Today began as we would wish all midwinter days to begin, beautifully. An early mist lay in strands over the river valley as the sun rose in an ice blue sky to lighten the garden with a cold glow.
The Panicum grasses around my pond are hanging with seed sparkling pale gold and now they must be perfectly ripe, the birds know just when to visit and as they dance around the stems eating their fill I can watch through the window and shiver on their behalf.
In my home office all day, I’ve looked out on and off and the birds have come and gone in turn, to eat, drink and bathe.
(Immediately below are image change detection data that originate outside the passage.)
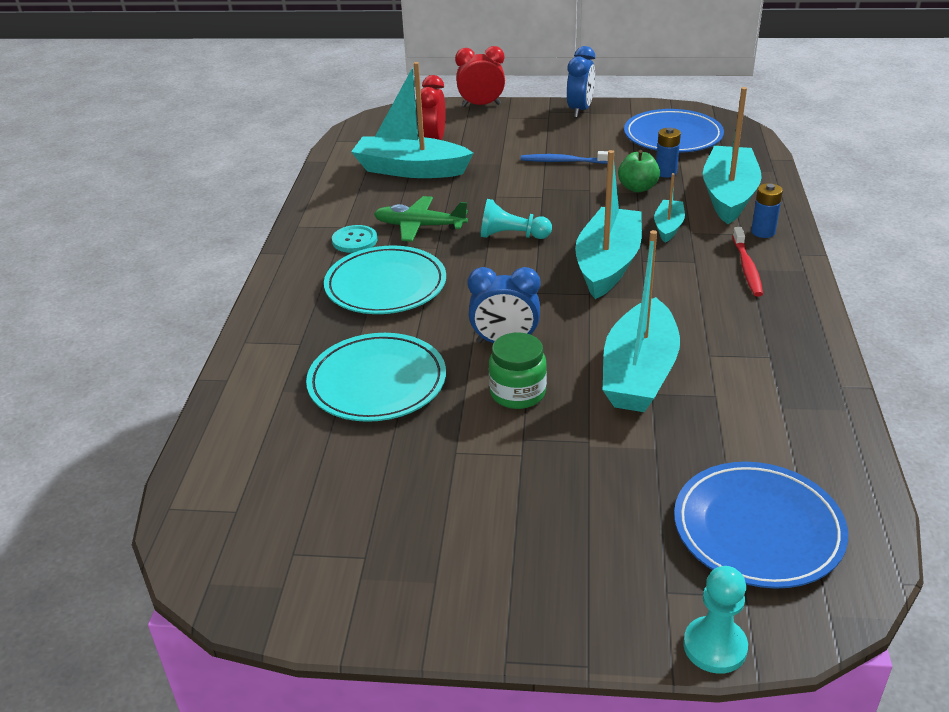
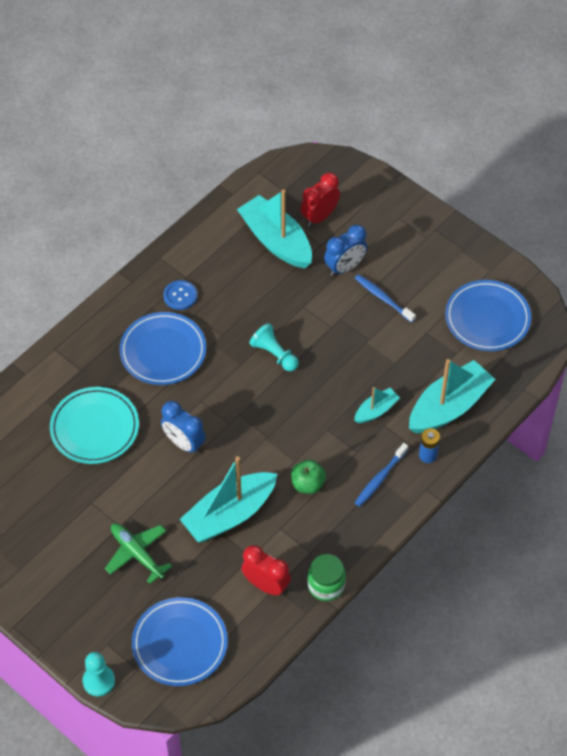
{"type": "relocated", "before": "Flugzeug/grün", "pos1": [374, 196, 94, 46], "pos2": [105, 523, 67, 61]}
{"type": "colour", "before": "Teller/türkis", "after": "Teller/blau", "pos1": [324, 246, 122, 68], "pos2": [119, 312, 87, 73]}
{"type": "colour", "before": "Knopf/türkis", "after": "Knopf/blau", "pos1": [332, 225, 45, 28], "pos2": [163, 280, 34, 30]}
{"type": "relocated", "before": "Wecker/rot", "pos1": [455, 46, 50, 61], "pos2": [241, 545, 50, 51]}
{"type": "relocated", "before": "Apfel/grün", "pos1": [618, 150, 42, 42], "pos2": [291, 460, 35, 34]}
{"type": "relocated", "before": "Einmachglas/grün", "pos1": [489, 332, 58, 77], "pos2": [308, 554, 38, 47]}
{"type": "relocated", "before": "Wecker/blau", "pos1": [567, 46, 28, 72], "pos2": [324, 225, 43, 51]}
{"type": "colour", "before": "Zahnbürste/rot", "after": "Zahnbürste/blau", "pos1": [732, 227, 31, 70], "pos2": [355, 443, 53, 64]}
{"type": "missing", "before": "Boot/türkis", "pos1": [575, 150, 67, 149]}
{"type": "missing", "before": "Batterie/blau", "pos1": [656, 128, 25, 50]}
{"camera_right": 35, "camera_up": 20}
Goldfinches, bluetits, dunnocks, chaffinches, sparrows, a solitary robin and always two or more blackbirds.
Later in the day, as the light gathered along the western horizon, there were larger ripples on the water which as I watch, transpired to be caused by a large rat swimming across to the soundtrack of a blackbird ‘pink pinking’ in alarm call from a cherry tree.
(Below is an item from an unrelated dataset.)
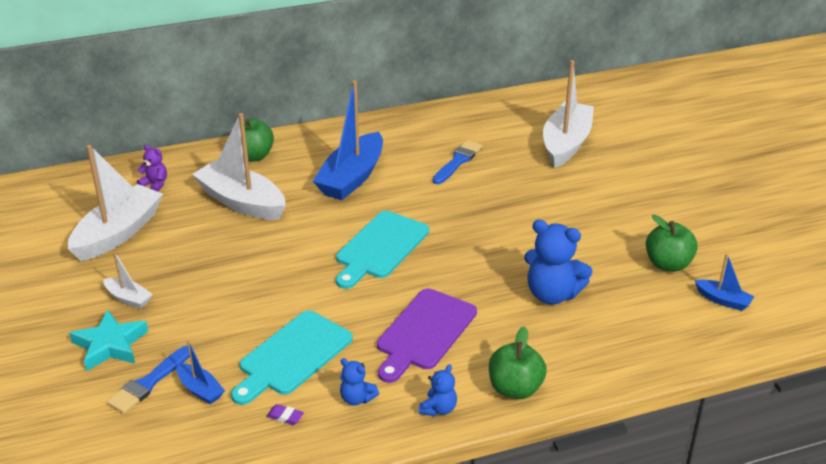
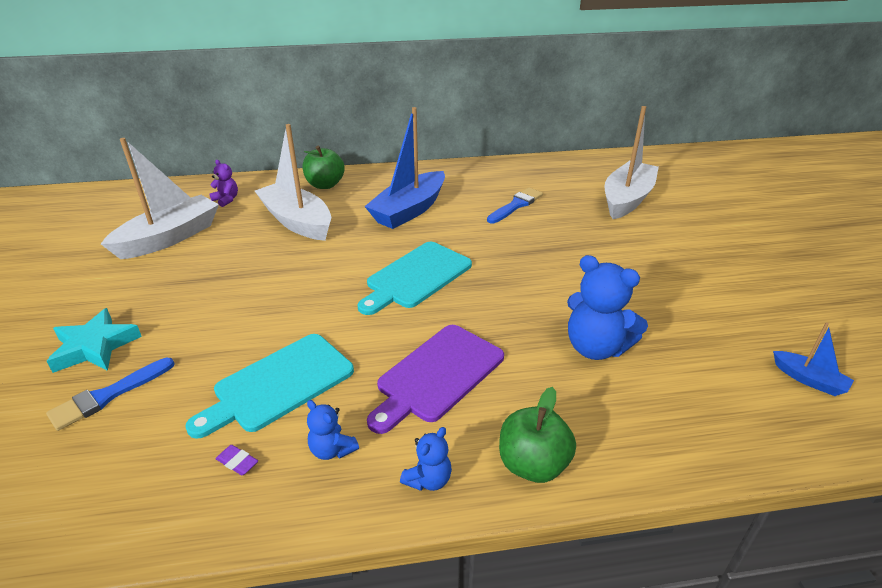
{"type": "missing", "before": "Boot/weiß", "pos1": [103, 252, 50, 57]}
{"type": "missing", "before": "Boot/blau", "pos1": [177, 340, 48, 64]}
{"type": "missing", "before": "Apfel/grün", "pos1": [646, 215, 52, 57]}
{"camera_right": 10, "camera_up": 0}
What a treat of a bird reserve my winter garden is, no long journey to visit, no entrance fee or queuing for a hot drink or a cold toilet, just a moving feast of birds by water and fine foliage.
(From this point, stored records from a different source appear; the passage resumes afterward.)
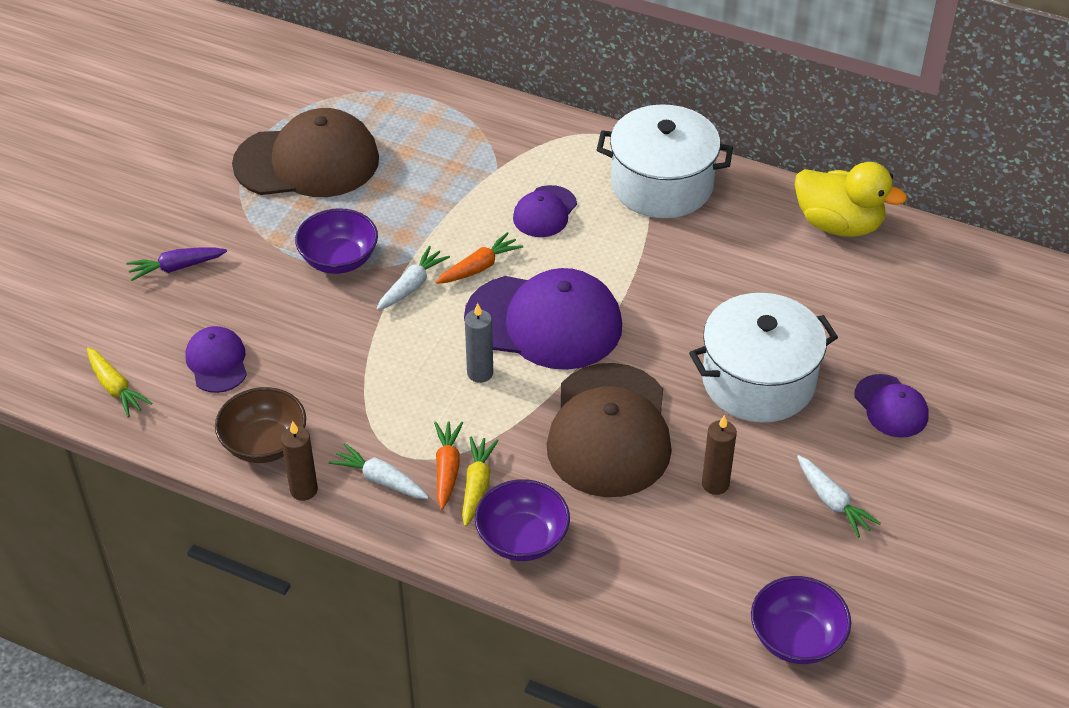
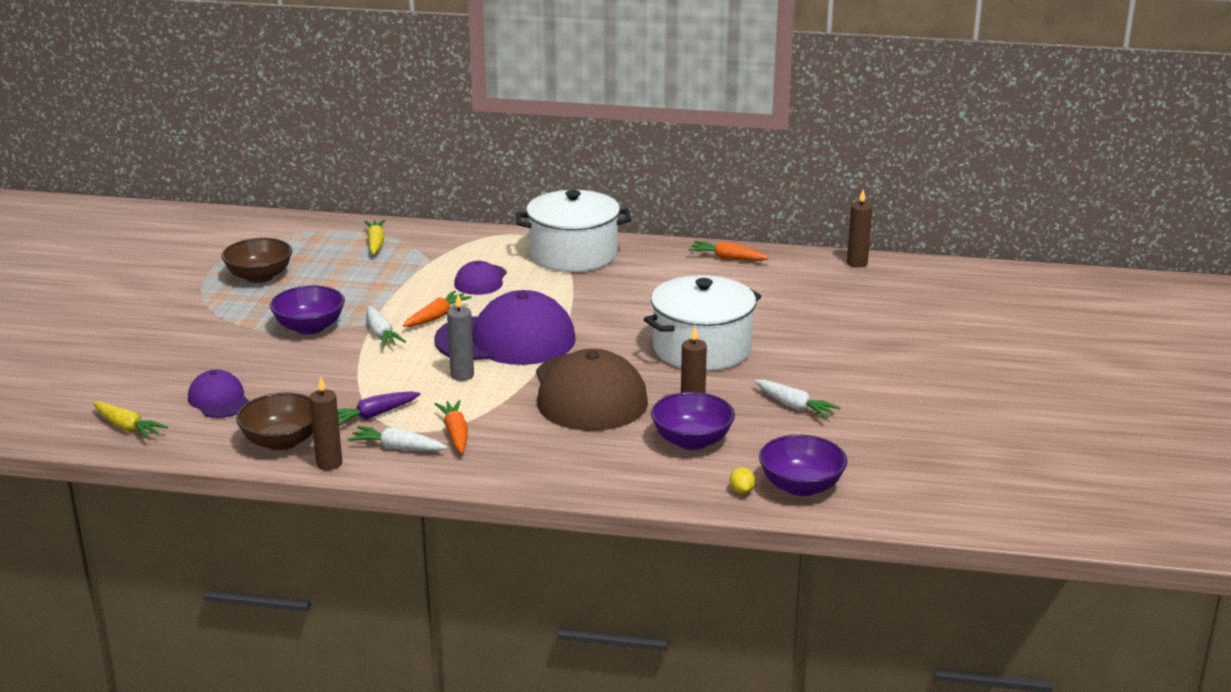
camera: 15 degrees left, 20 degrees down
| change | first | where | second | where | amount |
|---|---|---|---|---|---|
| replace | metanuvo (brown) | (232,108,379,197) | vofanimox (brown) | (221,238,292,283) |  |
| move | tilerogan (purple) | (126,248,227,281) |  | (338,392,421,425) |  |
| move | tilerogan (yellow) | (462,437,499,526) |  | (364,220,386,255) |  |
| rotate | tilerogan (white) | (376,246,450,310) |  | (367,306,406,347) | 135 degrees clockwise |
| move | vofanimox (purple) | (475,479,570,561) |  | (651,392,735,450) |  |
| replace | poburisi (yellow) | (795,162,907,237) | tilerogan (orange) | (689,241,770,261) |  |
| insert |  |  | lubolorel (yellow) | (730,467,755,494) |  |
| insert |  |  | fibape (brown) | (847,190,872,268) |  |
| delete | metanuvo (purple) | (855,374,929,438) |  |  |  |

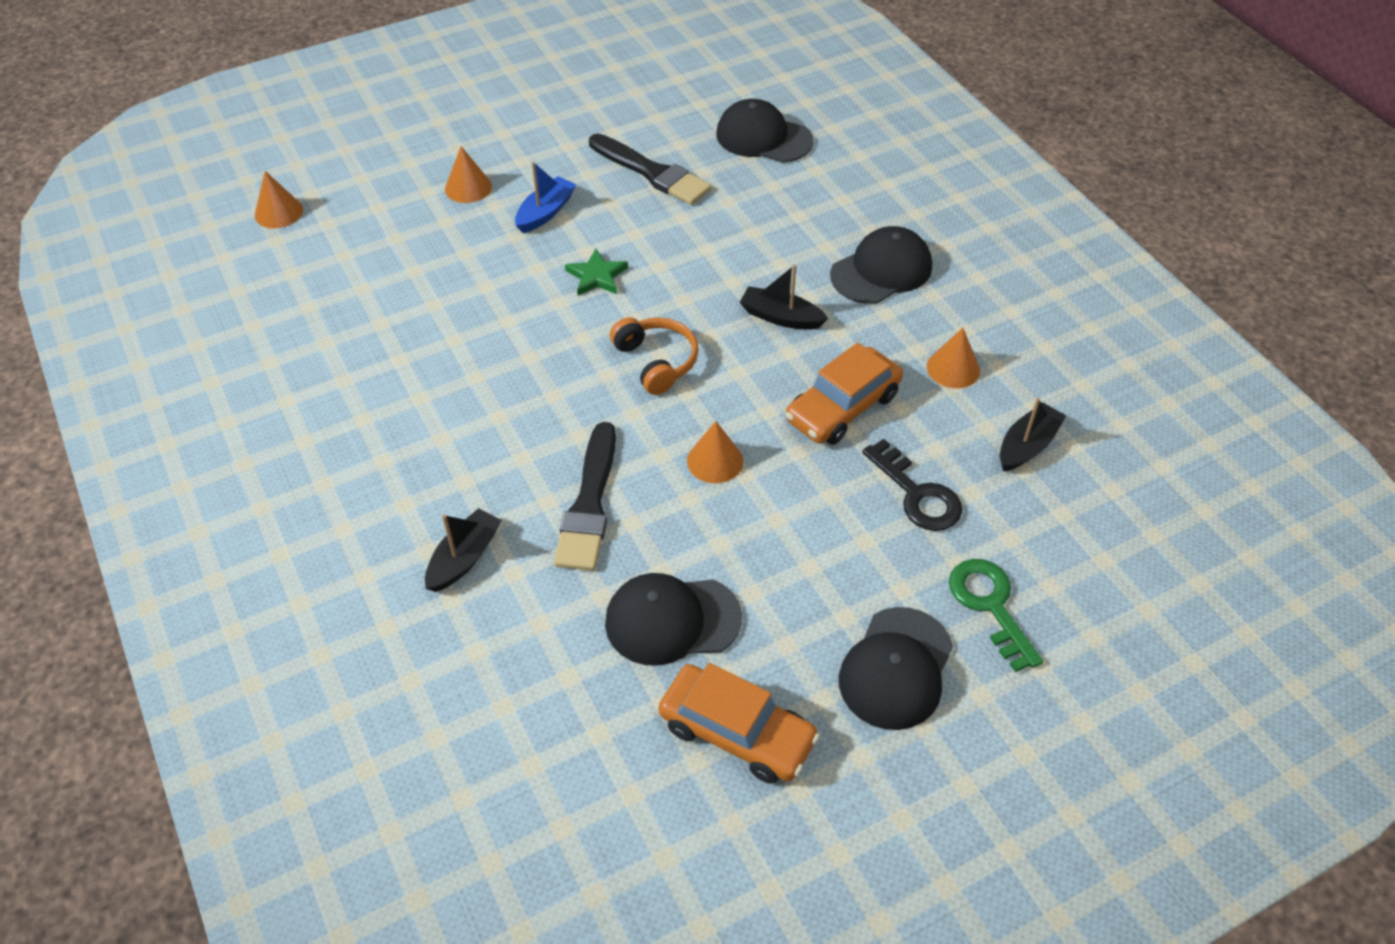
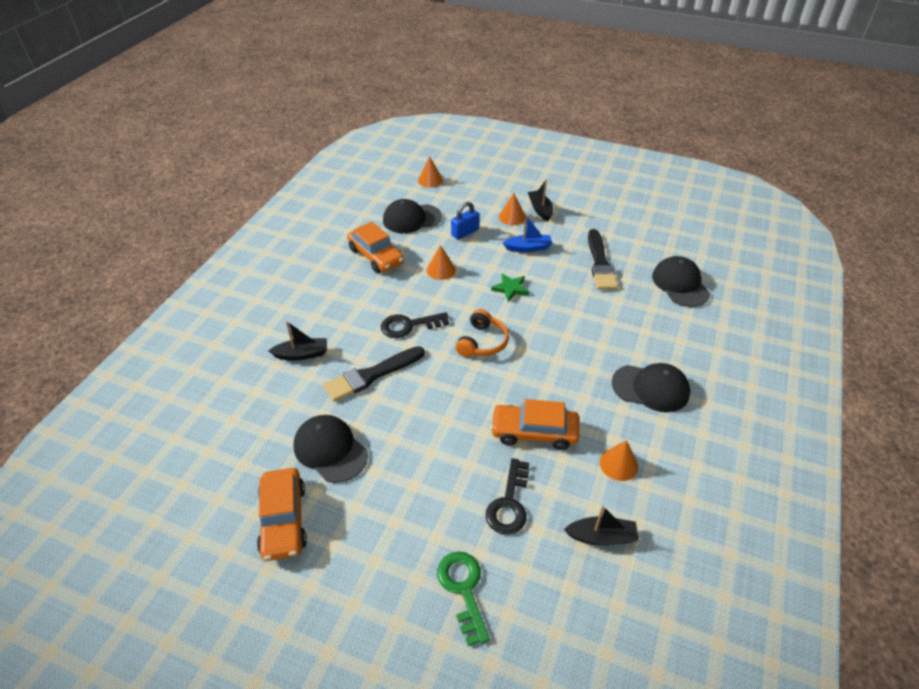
camera: 50 degrees right, 5 degrees down
| change | first | where | second | where | amount |
|---|---|---|---|---|---|
| insert |  |  |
It’s true that there are more exciting sights at an official nature reserve, like the lapwing flock and starling murmuration I was lucky enough to see recently, but my garden birds and I do have a particular connection.
They wouldn’t come to congregate here if I hadn’t dug the pond and planted food and cover plants around it, so we have a symbiotic relationship, each benefitting from the other, they find food, water and shelter and I find that my winter garden is full of beauty.